BCAAs are pretty much pointless if you are eating most of your protein from animal products. Most of the claims to them are based on acute studies looking at blood amino acid levels after a single bout of exercise. However, changes in these acute variables are not predictive of chronic changes in body composition or performance. So you train once, take whey post workout, and you have more circulating leucine or an increase in fractional synthetic rates. So does this mean that this will happen after 36 workouts? 48? 64? Does this mean that muscle mass will increase? The answer is we don’t know because we’d have to take measurements after every workout for the duration of a training program to really find out.

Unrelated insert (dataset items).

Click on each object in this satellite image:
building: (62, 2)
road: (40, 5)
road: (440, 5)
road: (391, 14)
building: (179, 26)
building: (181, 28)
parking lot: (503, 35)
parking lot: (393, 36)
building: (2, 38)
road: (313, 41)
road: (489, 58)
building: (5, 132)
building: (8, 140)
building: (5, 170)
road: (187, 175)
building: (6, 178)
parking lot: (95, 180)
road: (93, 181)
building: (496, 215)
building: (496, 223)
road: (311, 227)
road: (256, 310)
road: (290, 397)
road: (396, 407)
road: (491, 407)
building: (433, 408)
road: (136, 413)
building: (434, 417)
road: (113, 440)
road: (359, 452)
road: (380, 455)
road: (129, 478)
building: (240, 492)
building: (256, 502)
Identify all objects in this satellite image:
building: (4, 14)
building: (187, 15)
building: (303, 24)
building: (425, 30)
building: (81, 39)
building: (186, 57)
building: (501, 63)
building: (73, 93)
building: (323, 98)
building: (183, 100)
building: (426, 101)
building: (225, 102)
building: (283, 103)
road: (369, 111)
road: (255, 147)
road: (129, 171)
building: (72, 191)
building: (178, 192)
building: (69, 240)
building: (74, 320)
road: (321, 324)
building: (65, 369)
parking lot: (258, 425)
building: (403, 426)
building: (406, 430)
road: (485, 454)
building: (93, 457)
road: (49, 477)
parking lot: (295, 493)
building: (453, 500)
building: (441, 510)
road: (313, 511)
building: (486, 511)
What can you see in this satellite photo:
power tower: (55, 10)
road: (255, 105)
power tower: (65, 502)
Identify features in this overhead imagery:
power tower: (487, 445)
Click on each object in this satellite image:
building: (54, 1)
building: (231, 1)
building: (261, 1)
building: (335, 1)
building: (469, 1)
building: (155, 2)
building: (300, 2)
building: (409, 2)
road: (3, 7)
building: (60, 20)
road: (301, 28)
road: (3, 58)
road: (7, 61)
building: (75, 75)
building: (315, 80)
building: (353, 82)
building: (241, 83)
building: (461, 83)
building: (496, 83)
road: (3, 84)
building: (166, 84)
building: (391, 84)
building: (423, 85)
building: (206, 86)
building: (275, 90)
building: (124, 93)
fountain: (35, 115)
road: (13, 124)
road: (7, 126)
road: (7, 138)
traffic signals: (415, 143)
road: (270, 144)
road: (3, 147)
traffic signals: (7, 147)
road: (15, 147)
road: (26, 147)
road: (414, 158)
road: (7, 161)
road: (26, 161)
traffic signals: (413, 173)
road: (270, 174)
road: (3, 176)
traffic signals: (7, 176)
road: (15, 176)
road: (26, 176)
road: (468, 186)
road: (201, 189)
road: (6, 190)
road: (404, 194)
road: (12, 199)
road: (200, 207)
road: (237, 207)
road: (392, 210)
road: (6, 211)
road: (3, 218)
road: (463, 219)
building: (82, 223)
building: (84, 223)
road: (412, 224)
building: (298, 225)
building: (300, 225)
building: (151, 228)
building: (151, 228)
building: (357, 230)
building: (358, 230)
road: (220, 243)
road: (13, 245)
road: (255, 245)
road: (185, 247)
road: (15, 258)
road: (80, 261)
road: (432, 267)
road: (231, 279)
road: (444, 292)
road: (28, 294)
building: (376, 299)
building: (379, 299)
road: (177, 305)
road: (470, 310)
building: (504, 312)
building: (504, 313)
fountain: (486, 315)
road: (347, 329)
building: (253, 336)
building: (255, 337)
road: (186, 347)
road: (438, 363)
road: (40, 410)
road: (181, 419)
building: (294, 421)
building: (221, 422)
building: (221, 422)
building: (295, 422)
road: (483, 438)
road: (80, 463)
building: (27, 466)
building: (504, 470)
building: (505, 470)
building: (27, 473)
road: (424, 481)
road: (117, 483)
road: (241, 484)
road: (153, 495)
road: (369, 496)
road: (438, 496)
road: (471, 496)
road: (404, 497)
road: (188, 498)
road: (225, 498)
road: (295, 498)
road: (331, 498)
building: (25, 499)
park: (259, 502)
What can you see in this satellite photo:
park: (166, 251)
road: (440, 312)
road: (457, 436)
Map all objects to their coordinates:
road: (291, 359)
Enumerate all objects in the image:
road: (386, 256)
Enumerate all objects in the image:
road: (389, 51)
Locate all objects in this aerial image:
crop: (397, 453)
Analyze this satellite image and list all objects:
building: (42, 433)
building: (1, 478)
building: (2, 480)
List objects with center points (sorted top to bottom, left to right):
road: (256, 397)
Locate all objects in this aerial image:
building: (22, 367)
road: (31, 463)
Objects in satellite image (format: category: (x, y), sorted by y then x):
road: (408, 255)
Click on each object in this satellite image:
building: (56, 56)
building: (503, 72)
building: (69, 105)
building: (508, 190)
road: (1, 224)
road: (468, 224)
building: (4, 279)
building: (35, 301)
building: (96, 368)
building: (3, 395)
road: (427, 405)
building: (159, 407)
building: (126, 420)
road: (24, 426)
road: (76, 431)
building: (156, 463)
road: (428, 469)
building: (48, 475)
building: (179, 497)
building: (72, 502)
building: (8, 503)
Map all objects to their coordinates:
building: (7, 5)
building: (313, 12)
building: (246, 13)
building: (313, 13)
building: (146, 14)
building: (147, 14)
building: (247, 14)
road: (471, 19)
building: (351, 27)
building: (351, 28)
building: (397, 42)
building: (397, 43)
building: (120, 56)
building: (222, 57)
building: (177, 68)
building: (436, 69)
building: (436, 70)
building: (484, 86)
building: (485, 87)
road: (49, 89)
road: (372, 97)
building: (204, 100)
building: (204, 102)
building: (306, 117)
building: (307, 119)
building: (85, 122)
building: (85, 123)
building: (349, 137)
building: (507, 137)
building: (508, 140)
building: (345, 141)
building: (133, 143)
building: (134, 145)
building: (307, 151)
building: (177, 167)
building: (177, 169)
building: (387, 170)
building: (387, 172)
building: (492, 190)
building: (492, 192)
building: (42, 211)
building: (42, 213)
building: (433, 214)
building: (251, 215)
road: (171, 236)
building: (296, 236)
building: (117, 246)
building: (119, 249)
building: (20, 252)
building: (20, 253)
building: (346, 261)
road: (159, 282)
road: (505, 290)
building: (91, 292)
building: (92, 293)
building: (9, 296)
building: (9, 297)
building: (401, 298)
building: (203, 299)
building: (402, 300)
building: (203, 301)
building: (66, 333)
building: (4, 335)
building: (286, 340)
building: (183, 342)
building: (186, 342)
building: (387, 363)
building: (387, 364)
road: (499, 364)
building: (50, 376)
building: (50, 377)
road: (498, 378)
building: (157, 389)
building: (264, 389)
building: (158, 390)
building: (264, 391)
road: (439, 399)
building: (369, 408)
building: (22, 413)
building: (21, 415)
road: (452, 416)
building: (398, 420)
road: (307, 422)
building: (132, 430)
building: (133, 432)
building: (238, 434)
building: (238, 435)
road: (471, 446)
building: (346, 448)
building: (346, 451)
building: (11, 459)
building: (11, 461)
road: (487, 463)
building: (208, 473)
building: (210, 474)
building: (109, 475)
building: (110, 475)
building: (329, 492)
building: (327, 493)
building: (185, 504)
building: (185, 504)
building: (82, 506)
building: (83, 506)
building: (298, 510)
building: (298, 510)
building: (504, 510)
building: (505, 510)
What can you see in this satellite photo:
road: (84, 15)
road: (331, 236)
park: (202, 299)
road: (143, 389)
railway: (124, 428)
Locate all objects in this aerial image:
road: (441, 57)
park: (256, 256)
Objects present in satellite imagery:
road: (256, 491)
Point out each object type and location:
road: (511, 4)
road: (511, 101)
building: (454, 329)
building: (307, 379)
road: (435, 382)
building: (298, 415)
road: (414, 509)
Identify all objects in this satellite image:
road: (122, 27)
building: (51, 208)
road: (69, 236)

Is that necessary when we know that if we eat enough protein and train progressively we’ll get bigger and stronger? No right or wrong answer here but that’s my $0.02 on leucine/bcaas tsken exogenously.
As far as fish oil and multi vitamins I’m all for it them you aren’t getting them from your diet. However, certain vitamins, such as b12 should be taken separate from a multi because other nutrients will take priority in terms of absorption. Same with magnesium, always wanna take it separate from calcium. Ultimately you still need to get your micronutrients and if you aren’t getting them all from food, then a supplement isn’t the worst thing in the world.